## What you have to do
What is needed is an exact transcription of the line with "un système financier" and all the lines that follow it in the entries below; add nothing else.

┌─ Source information

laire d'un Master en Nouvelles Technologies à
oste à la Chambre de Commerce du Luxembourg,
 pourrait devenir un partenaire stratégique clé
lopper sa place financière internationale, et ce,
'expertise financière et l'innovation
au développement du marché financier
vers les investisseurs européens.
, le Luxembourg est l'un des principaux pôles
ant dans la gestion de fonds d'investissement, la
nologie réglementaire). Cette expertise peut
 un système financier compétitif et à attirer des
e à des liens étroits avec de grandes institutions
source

└─

## Result below
 un système financier compétitif et à attirer des
e à des liens étroits avec de grandes institutions
source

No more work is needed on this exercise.